A Maori tribe has requested the return of artifacts being sold at Sotheby’s, the Guardian reports.
“We have so very few of these taonga [precious objects] and treasures left in our possession,” Ngārimu Blair, deputy chair for Ngāti Whātua Ōrākei people, told the Guardian. “When something like this comes up where we’re both excited, but also that sorrowful that we lost so much.”
The items in question include a pair of Maori short clubs, called mere. One, estimated at $30,000–$48,000, is made of greenstone and includes a silver plaque from 1891 that describes how it came into the possession of British vice-admiral Sir George Tyson. Pāora Tūhaere, leader of the Ngāti Whātua iwi, gifted it to the vice-admiral on the condition that the artifact stay in Tyson’s family. The short club had been passed down for six generations until Tūhaere inherited it, and it had been buried with family members several times.
Now that the artifact is no longer in Tyson’s family, as Tūhaere intended, the Ngāti Whātua Ōrākei is trying to get it back into the hands of the tribe, which has been separated from the great majority of its cultural heritage in the wake of colonialism. The hope is that whoever buys these short clubs might gift them to the tribe.

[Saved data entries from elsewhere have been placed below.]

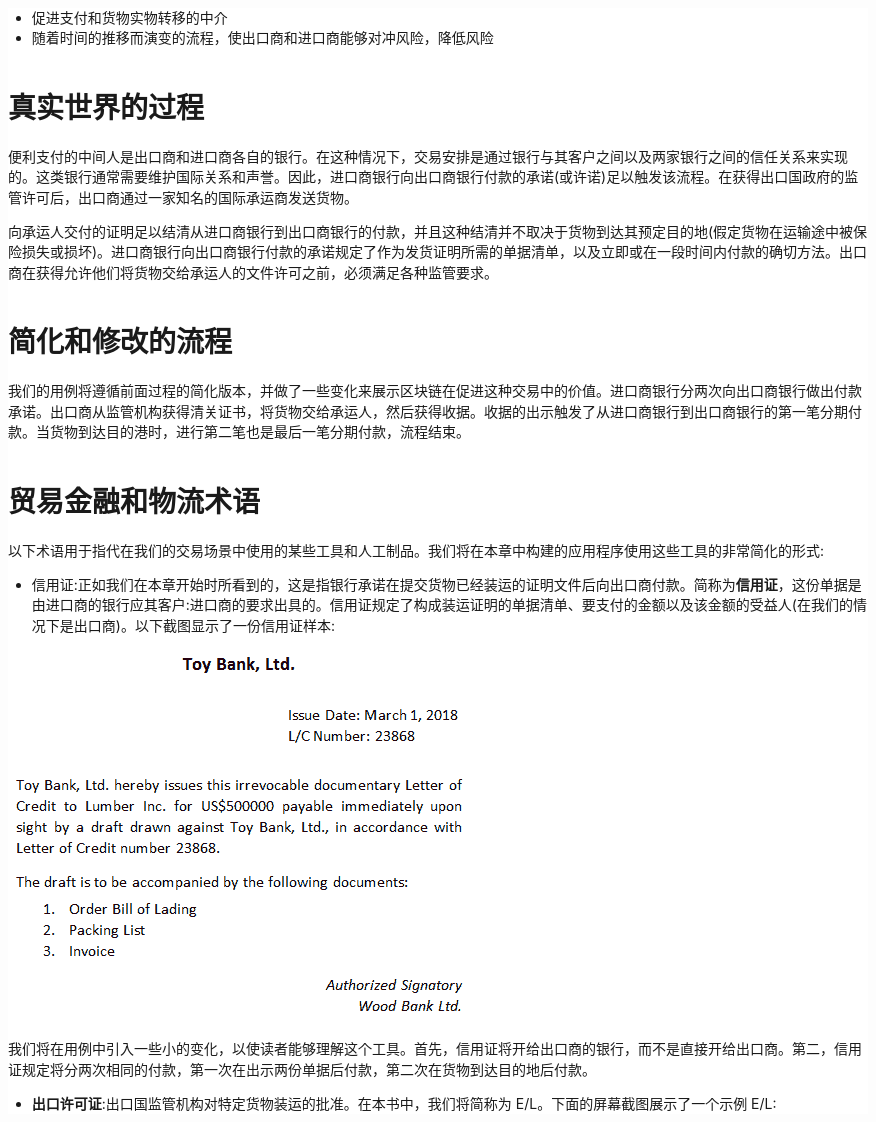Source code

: *   促进支付和货物实物转移的中介
*   随着时间的推移而演变的流程，使出口商和进口商能够对冲风险，降低风险

# 真实世界的过程

便利支付的中间人是出口商和进口商各自的银行。在这种情况下，交易安排是通过银行与其客户之间以及两家银行之间的信任关系来实现的。这类银行通常需要维护国际关系和声誉。因此，进口商银行向出口商银行付款的承诺(或许诺)足以触发该流程。在获得出口国政府的监管许可后，出口商通过一家知名的国际承运商发送货物。

向承运人交付的证明足以结清从进口商银行到出口商银行的付款，并且这种结清并不取决于货物到达其预定目的地(假定货物在运输途中被保险损失或损坏)。进口商银行向出口商银行付款的承诺规定了作为发货证明所需的单据清单，以及立即或在一段时间内付款的确切方法。出口商在获得允许他们将货物交给承运人的文件许可之前，必须满足各种监管要求。

# 简化和修改的流程

我们的用例将遵循前面过程的简化版本，并做了一些变化来展示区块链在促进这种交易中的价值。进口商银行分两次向出口商银行做出付款承诺。出口商从监管机构获得清关证书，将货物交给承运人，然后获得收据。收据的出示触发了从进口商银行到出口商银行的第一笔分期付款。当货物到达目的港时，进行第二笔也是最后一笔分期付款，流程结束。

# 贸易金融和物流术语

以下术语用于指代在我们的交易场景中使用的某些工具和人工制品。我们将在本章中构建的应用程序使用这些工具的非常简化的形式:

*   信用证:正如我们在本章开始时所看到的，这是指银行承诺在提交货物已经装运的证明文件后向出口商付款。简称为**信用证**，这份单据是由进口商的银行应其客户:进口商的要求出具的。信用证规定了构成装运证明的单据清单、要支付的金额以及该金额的受益人(在我们的情况下是出口商)。以下截图显示了一份信用证样本:

![](img/fe15c7ed-b9ff-4c76-8ccf-4b449ac61d4c.png)

我们将在用例中引入一些小的变化，以使读者能够理解这个工具。首先，信用证将开给出口商的银行，而不是直接开给出口商。第二，信用证规定将分两次相同的付款，第一次在出示两份单据后付款，第二次在货物到达目的地后付款。

*   **出口许可证**:出口国监管机构对特定货物装运的批准。在本书中，我们将简称为 E/L。下面的屏幕截图展示了一个示例 E/L:
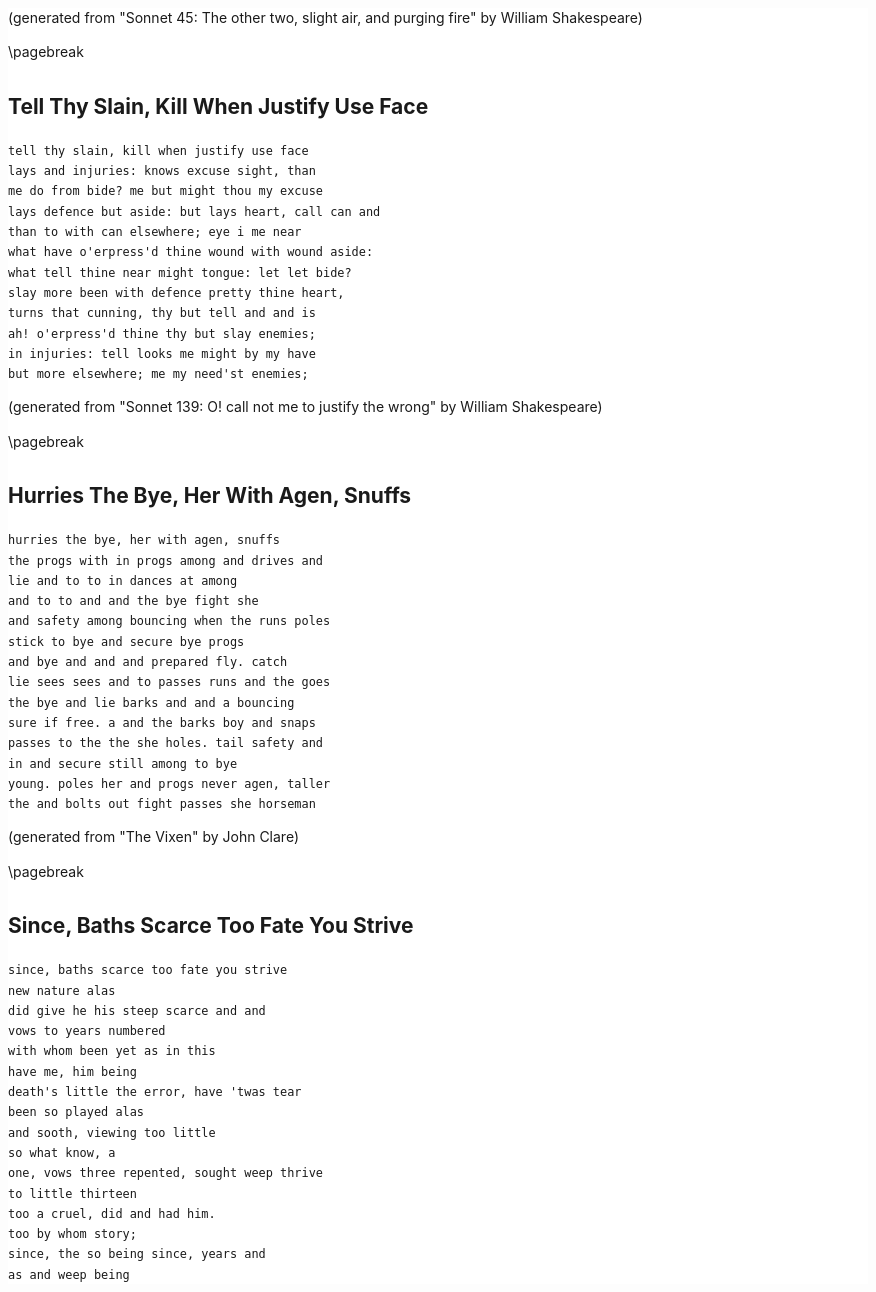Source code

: 

(generated from "Sonnet 45: The other two, slight air, and purging fire" by William Shakespeare)

\pagebreak

## Tell Thy Slain, Kill When Justify Use Face

    tell thy slain, kill when justify use face
    lays and injuries: knows excuse sight, than
    me do from bide? me but might thou my excuse
    lays defence but aside: but lays heart, call can and
    than to with can elsewhere; eye i me near
    what have o'erpress'd thine wound with wound aside:
    what tell thine near might tongue: let let bide?
    slay more been with defence pretty thine heart,
    turns that cunning, thy but tell and and is
    ah! o'erpress'd thine thy but slay enemies;
    in injuries: tell looks me might by my have
    but more elsewhere; me my need'st enemies;



(generated from "Sonnet 139: O! call not me to justify the wrong" by William Shakespeare)

\pagebreak

## Hurries The Bye, Her With Agen, Snuffs

    hurries the bye, her with agen, snuffs
    the progs with in progs among and drives and
    lie and to to in dances at among
    and to to and and the bye fight she
    and safety among bouncing when the runs poles
    stick to bye and secure bye progs
    and bye and and and prepared fly. catch
    lie sees sees and to passes runs and the goes
    the bye and lie barks and and a bouncing
    sure if free. a and the barks boy and snaps
    passes to the the she holes. tail safety and
    in and secure still among to bye
    young. poles her and progs never agen, taller
    the and bolts out fight passes she horseman



(generated from "The Vixen" by John Clare)

\pagebreak

## Since, Baths Scarce Too Fate You Strive

    since, baths scarce too fate you strive
    new nature alas
    did give he his steep scarce and and
    vows to years numbered
    with whom been yet as in this
    have me, him being
    death's little the error, have 'twas tear
    been so played alas
    and sooth, viewing too little
    so what know, a
    one, vows three repented, sought weep thrive
    to little thirteen
    too a cruel, did and had him.
    too by whom story;
    since, the so being since, years and
    as and weep being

The short clubs are being sold as part of Sotheby’s “Emma Hawkins: A Natural World” auction. Hawkins has been a dealer of art and antiquities in the U.K. since she was young and has specialized in Wunderkammer, strange and alluring objects that would belong in a cabinet of curiosities. Alongside the short clubs are numerous artifacts from the natural world, like the bones of extinct birds, fossilized imprints of ancient flowers, and taxidermy armadillos, as well as odds and ends, such as a case of Victorian glass eyes, wax fruit, and tombstones taken from a pet cemetery.